_Input data_
"""
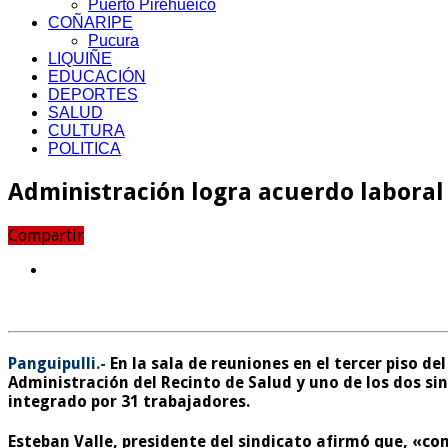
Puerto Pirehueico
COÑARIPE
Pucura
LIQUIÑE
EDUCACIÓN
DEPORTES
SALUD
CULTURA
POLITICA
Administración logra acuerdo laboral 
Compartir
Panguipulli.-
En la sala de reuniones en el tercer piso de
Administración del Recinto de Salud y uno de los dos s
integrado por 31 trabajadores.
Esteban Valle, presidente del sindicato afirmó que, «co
"""
_Work order_
Reproduce verbatim the text read from the items above, omitting the pictures.

_Exercise solution_
Puerto Pirehueico
COÑARIPE
Pucura
LIQUIÑE
EDUCACIÓN
DEPORTES
SALUD
CULTURA
POLITICA
Administración logra acuerdo laboral 
Compartir
Panguipulli.-
En la sala de reuniones en el tercer piso de
Administración del Recinto de Salud y uno de los dos s
integrado por 31 trabajadores.
Esteban Valle, presidente del sindicato afirmó que, «co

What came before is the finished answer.